▶ _STATED PROBLEM_: Please format the part of the records below that opens with the line containing "order: Asterales" and closes with the line containing "genus: Euonymus", both lines included, as a numbered list. Leave out any blank lines and every line outside that part.
— BEGIN —
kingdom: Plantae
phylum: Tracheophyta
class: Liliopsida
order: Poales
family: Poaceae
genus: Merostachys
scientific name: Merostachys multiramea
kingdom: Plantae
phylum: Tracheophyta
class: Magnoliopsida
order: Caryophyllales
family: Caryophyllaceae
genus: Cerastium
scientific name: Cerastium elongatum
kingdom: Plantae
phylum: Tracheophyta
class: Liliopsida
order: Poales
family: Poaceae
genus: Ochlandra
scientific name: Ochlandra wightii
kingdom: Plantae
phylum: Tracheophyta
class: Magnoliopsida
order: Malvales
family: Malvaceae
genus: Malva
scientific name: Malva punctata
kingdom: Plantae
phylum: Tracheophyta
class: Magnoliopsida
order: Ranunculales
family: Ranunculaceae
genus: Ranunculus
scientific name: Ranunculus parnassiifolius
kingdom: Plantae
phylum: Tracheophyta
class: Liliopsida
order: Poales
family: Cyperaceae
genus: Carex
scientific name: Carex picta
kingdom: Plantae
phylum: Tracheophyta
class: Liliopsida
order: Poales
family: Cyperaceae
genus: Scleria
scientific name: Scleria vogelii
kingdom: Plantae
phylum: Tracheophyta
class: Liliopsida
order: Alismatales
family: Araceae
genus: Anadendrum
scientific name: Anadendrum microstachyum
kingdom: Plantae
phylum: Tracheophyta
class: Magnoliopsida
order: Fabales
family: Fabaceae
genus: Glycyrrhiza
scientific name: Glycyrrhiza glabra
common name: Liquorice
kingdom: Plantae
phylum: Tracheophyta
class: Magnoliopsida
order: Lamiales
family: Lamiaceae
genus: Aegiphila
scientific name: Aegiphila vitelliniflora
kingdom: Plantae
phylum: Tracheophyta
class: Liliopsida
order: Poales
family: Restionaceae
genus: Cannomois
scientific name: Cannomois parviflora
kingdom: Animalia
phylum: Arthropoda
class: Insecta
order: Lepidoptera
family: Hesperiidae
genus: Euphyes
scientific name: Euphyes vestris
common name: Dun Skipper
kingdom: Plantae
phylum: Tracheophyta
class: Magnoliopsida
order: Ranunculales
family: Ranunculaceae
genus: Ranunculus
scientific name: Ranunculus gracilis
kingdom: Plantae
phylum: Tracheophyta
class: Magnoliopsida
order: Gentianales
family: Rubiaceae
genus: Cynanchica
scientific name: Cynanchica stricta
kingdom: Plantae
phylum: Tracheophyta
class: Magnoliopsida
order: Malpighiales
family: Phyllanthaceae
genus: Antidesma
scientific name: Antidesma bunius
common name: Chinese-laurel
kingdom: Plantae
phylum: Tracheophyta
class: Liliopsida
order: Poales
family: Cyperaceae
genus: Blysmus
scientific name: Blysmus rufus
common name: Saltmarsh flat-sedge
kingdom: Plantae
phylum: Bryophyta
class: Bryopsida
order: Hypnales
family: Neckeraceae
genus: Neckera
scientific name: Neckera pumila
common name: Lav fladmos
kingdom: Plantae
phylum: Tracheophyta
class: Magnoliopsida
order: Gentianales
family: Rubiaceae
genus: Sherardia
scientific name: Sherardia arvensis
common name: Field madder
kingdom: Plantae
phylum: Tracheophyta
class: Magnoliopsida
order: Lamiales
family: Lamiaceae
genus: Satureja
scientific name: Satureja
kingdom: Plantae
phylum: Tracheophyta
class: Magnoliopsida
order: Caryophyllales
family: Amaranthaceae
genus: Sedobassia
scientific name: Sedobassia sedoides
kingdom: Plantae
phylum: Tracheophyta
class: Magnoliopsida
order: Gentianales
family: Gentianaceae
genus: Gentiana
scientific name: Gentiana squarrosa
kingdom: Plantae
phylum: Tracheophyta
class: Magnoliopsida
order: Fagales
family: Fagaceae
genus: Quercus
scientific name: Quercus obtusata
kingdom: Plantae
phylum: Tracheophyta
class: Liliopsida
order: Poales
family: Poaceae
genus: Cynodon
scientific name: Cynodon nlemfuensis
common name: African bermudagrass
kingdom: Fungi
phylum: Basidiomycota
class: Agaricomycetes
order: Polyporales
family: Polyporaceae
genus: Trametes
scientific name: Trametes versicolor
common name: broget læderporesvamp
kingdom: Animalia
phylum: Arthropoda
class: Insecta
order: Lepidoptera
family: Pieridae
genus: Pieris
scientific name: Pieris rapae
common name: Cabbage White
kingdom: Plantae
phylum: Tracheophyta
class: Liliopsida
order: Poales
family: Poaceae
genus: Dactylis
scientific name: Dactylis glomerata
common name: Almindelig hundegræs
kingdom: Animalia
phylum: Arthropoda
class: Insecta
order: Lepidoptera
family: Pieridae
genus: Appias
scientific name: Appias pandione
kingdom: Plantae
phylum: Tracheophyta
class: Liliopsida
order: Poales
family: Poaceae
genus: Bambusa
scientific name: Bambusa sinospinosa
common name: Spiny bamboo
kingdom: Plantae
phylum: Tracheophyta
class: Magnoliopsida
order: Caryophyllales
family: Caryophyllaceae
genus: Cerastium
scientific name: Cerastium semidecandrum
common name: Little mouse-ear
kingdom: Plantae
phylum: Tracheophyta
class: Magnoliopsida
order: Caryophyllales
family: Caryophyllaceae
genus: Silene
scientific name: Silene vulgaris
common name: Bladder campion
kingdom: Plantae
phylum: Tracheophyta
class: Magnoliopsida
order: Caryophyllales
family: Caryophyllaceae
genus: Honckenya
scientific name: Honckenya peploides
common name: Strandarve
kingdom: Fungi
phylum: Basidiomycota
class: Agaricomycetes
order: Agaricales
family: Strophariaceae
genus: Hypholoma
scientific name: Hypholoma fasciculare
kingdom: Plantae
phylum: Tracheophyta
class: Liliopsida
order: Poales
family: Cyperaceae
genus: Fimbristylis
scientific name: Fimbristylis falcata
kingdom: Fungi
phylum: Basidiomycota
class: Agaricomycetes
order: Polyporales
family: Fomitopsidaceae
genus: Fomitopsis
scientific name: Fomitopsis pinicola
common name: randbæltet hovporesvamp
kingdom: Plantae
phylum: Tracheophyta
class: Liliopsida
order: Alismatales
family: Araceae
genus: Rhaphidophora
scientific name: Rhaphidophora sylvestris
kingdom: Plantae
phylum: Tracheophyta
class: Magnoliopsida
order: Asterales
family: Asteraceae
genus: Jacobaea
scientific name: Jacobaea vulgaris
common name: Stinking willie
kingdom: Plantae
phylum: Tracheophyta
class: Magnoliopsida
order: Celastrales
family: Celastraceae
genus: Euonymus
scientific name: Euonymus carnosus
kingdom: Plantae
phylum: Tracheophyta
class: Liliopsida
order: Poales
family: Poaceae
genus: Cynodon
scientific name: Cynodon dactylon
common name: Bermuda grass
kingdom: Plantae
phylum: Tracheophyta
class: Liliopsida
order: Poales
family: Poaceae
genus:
— END —
▶ _THE RESPONSE_:
1. order: Asterales
2. family: Asteraceae
3. genus: Jacobaea
4. scientific name: Jacobaea vulgaris
5. common name: Stinking willie
6. kingdom: Plantae
7. phylum: Tracheophyta
8. class: Magnoliopsida
9. order: Celastrales
10. family: Celastraceae
11. genus: Euonymus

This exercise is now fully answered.